Electric Car Race Series Features Formula 1-Style Cars & Atmosphere
By Kevin Wilkerson, PubClub.com Blogger
Any fan of motorsports who is looking for something exciting and a bit different will get a real “charge” out of Formula E racing.
There’s a lot to like about Formula E, a second-year series involving Formula 1-style race cars that use batteries for power.
For starters, the events take place all in one day – practice, qualifying and the race – and because of the battery technology the races can only last an hour. Plus, it’s the only show on the track that day.
That’s when I knew I would like it immediately. I’ve been involved in racing long enough to grow tired of the long three-day weekends, the endless lineup of various races taking place throughout the days and races that last two, three, even four or more hours.
It’s also very European, which is a cool feeling in the USA. I was at the Long Beach ePrix and got the feeling that Formula E was a kind of junior Formula 1 event.
Frankly, I wasn’t what sure to expect from it. But I was pleasantly surprised by it.
The ‘Screech By The Beach’
For starters, there’s no roar of the engines, no high-pitched whine like Formula 1 or IndyCar, no deep-throated “vroom” as in NASCAR.
Rather, the cars sound like the faint noise of airplane’s jet engine at a distance.
One local TV reporter, Dave Kuntz of KABC, cleverly called it not the “Roar By The Shore” as the Toyota Grand Prix of Long Beach is known, but the “Screech By The Beach.”
There are also some cool elements other racing series’ need to emulate. Motorsports is in need of a fan boost and Formula E provides it by doing things such as virtual reality racing in which fans can get inside the cockpit of a driver from home, and something called, well, #FanBoost.
Use that hashtag on social media and the Formula E website and vote to give a driver an extra boost of power during the race.
But it’s what the series does at the events that really give it a boost. The races are fun. Within the “e Village,” which is filled with food and merchandise booths like at every other race, there’s a “Race Booth” with simulators that fans can use and even race against the drivers a couple hours before the real race.
Grid girls – 18 beautiful women – make an appearance and pose for photos before the start of the race. (Tho I have to say the lone “grid guy” is NOT a good idea.)
During the races, because of limited battery life of only half an hour, there’s a different kind of pit stop – the driver pulls in, jumps out of the car, then gets in another car. The announcer makes dramatic countdowns, saying things such as the leaders are “at 51%,” then “at 15%,” then the leader is “down to 3%!!!”
Imagine how much more exciting other racing would be if fans knew the fuel situation of the leaders.
Then there’s the post-race celebration. Fans are invited to the podium area, which is a big stage like at a concert. A gap is formed in the crowd and the drivers – one by one – run through it high-fiving people.
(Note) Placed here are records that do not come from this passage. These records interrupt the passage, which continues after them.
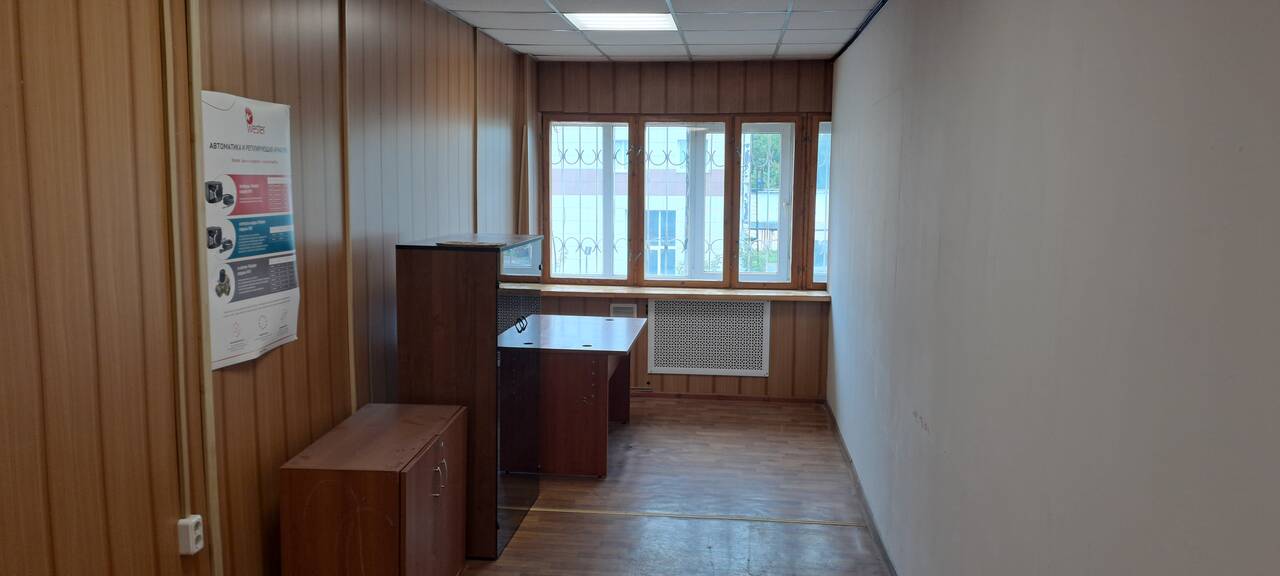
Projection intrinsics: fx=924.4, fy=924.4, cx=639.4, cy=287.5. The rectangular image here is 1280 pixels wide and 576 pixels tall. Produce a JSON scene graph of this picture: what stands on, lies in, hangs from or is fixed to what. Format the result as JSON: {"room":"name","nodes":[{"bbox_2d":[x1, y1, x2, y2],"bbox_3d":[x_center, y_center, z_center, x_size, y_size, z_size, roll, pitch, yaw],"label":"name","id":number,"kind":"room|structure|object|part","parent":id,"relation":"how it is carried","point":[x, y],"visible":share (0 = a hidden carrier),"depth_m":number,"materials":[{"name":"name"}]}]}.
{"room":"office","nodes":[
{"label":"office","id":0,"kind":"room"},
{"bbox_2d":[1,0,533,575],"bbox_3d":[-1.358,0.033,2.914,0.173,2.613,8.195,1,7,6],"label":"left wall","id":1,"kind":"structure","parent":0,"point":[239,377],"depth_m":2.62,"materials":[{"name":"brown wood"}]},
{"bbox_2d":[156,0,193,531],"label":"cable conduit","id":2,"kind":"object","parent":1,"relation":"attached to","point":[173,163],"visible":0.98,"depth_m":2.59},
{"bbox_2d":[176,514,204,555],"bbox_3d":[-1.282,0.704,2.643,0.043,0.101,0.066,1,7,6],"label":"wall socket","id":3,"kind":"object","parent":1,"relation":"attached to","point":[190,523],"visible":0.98,"depth_m":2.62,"materials":[{"name":"white plastic"}]},
{"bbox_2d":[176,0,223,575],"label":"wall trim","id":4,"kind":"object","parent":1,"relation":"attached to","point":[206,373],"visible":0.96,"depth_m":2.73,"materials":[{"name":"wood"}]},
{"bbox_2d":[198,88,300,371],"bbox_3d":[-1.260,-0.205,3.022,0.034,0.839,0.621,1,7,6],"label":"poster","id":5,"kind":"object","parent":1,"relation":"attached to","point":[233,348],"visible":0.81,"depth_m":2.97,"materials":[{"name":"white paper"}]},
{"bbox_2d":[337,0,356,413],"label":"wall trim","id":6,"kind":"structure","parent":1,"relation":"attached to","point":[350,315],"depth_m":3.66,"materials":[{"name":"brown wood"}]},
{"bbox_2d":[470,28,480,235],"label":"wall trim","id":7,"kind":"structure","parent":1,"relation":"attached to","point":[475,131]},
{"bbox_2d":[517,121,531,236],"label":"wooden plank","id":8,"kind":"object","parent":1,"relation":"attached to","point":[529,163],"visible":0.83,"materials":[{"name":"brown wood"}]},
{"bbox_2d":[66,397,1024,575],"bbox_3d":[-0.010,1.368,3.004,4.040,0.121,8.692,1,7,6],"label":"floor","id":9,"kind":"structure","parent":0,"point":[526,537],"depth_m":4.70,"materials":[{"name":"brown wood"}]},
{"bbox_2d":[275,403,467,575],"bbox_3d":[-0.950,0.881,3.506,0.447,0.698,0.834,1,7,6],"label":"wooden cabinet","id":10,"kind":"object","parent":9,"relation":"on","point":[370,486],"visible":0.99,"depth_m":3.14,"materials":[{"name":"brown wood"}]},
{"bbox_3d":[-0.733,0.685,3.377,0.051,0.136,0.046,1,7,6],"label":"cabinet handles","id":11,"kind":"part","parent":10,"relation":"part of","materials":[{"name":"silver metal"}]},
{"bbox_2d":[395,234,541,558],"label":"bookcase","id":12,"kind":"object","parent":9,"relation":"on","point":[438,280],"visible":0.82,"depth_m":3.99,"materials":[{"name":"brown"}]},
{"bbox_2d":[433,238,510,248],"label":"paper","id":13,"kind":"object","parent":12,"relation":"on","point":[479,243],"visible":0.98,"depth_m":4.06,"materials":[{"name":"brown paper"}]},
{"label":"glass door","id":14,"kind":"part","parent":12,"relation":"part of","materials":[{"name":"glass"}]},
{"bbox_3d":[-0.567,0.173,4.398,0.063,0.085,0.086,1,7,6],"label":"handle","id":15,"kind":"part","parent":12,"relation":"part of","materials":[{"name":"black"}]},
{"bbox_2d":[507,313,647,477],"bbox_3d":[-0.447,0.630,5.732,0.829,0.714,1.267,1,7,6],"label":"desk","id":16,"kind":"object","parent":9,"relation":"on","point":[578,371],"visible":0.76,"depth_m":5.16,"materials":[{"name":"brown wood"}]},
{"bbox_2d":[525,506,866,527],"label":"floor transition strip","id":17,"kind":"object","parent":9,"relation":"on","point":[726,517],"visible":0.88,"depth_m":4.56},
{"bbox_2d":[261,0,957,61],"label":"ceiling","id":18,"kind":"structure","parent":0,"point":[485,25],"depth_m":5.36,"materials":[{"name":"white tile"}]},
{"bbox_2d":[562,11,678,31],"bbox_3d":[-0.090,-1.495,5.128,0.610,0.034,0.600,1,7,6],"label":"ceiling light","id":19,"kind":"object","parent":18,"relation":"in","point":[596,17],"visible":0.94,"depth_m":5.16,"materials":[{"name":"white plastic"}]},
{"bbox_2d":[534,58,834,400],"bbox_3d":[0.289,-0.428,6.991,2.421,2.528,0.221,1,7,6],"label":"back wall","id":20,"kind":"structure","parent":0,"point":[695,77],"depth_m":6.82,"materials":[{"name":"brown wood"}]},
{"bbox_2d":[609,302,638,318],"bbox_3d":[-0.121,0.190,6.940,0.192,0.141,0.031,1,7,6],"label":"wall vent","id":21,"kind":"object","parent":20,"relation":"attached to","point":[617,309],"visible":0.79,"depth_m":6.93,"materials":[{"name":"white metal"}]},
{"bbox_2d":[540,283,830,302],"bbox_3d":[0.297,0.032,6.868,2.511,0.056,0.338,1,7,6],"label":"window sill","id":22,"kind":"structure","parent":20,"relation":"attached to","point":[697,293],"depth_m":6.77,"materials":[{"name":"brown wood"}]},
{"bbox_2d":[539,114,833,290],"bbox_3d":[0.391,-0.668,7.048,2.405,1.332,0.158,1,7,6],"label":"window","id":23,"kind":"structure","parent":20,"relation":"in","point":[812,214],"depth_m":7.03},
{"bbox_3d":[-0.433,-0.691,7.159,0.723,1.314,0.125,1,7,6],"label":"pane","id":24,"kind":"part","parent":23,"relation":"part of","materials":[{"name":"clear glass"}]},
{"bbox_2d":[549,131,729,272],"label":"window grille","id":25,"kind":"object","parent":23,"relation":"attached to","point":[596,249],"visible":0.55,"depth_m":7.35,"materials":[{"name":"metal"}]},
{"bbox_3d":[0.332,-0.661,7.086,0.678,1.335,0.208,1,7,6],"label":"pane","id":26,"kind":"part","parent":23,"relation":"part of","materials":[{"name":"glass"}]},
{"bbox_3d":[0.927,-0.634,7.037,0.420,1.275,0.186,1,7,6],"label":"pane","id":27,"kind":"part","parent":23,"relation":"part of","materials":[{"name":"glass"}]},
{"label":"pane","id":28,"kind":"part","parent":23,"relation":"part of","materials":[{"name":"glass"}]},
{"bbox_2d":[646,298,770,376],"bbox_3d":[0.521,0.367,6.955,0.879,0.567,0.054,1,7,6],"label":"radiator cover","id":29,"kind":"object","parent":20,"relation":"attached to","point":[679,363],"visible":0.99,"depth_m":6.94,"materials":[{"name":"white metal"}]},
{"bbox_2d":[631,391,826,403],"bbox_3d":[0.208,0.815,7.021,2.287,0.057,0.015,1,7,6],"label":"baseboard","id":30,"kind":"structure","parent":20,"relation":"attached to","point":[728,398],"depth_m":6.99,"materials":[{"name":"brown wood"}]},
{"bbox_2d":[825,0,1279,575],"bbox_3d":[1.069,0.083,2.820,0.174,2.594,7.896,1,7,6],"label":"right wall","id":31,"kind":"structure","parent":0,"point":[1147,9],"depth_m":1.99,"materials":[{"name":"paint"}]},
{"bbox_2d":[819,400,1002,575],"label":"baseboard","id":32,"kind":"structure","parent":31,"relation":"attached to","point":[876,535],"depth_m":4.74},
{"label":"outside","id":33,"kind":"structure","parent":0,"visible":0},
{"label":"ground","id":34,"kind":"structure","parent":33,"visible":0},
{"bbox_2d":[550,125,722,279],"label":"building","id":35,"kind":"structure","parent":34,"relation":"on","point":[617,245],"materials":[{"name":"white brick"}]},
{"bbox_2d":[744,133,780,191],"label":"tree","id":36,"kind":"object","parent":34,"relation":"on","point":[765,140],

They then hop up on the stage, get their trophies and spray champagne on the crowd.
In all other forms of racing, Victory Circle is reserved for officials, teams and press photographers. And with the “hat dance” of sponsors, it lasts achingly long. Formula E’s ceremony was quick, efficient and fun.
All this leaves you walking away from the event saying “that was pretty cool!”
Yet even with Telsa and the James Bond-looking Faraday Future car, the series must fight perceptions about electric cars on a race track. I had invited a friend to it and she blew it off, then was mad at herself when I showed her pictures and video of the race.
“Those are Formula 1 cars!,” she exclaimed. “Had I known, I would have gone in a heartbeat. When you said ‘electric cars,’ I thought it was a bunch of Chevy Volts going around the track.”
No, they are not Chevy Volts, they are real race cars capable of going more than 130 mph on a tight street course held in the middle of major cities throughout the world.
And in many ways, it’s an electrifying experience.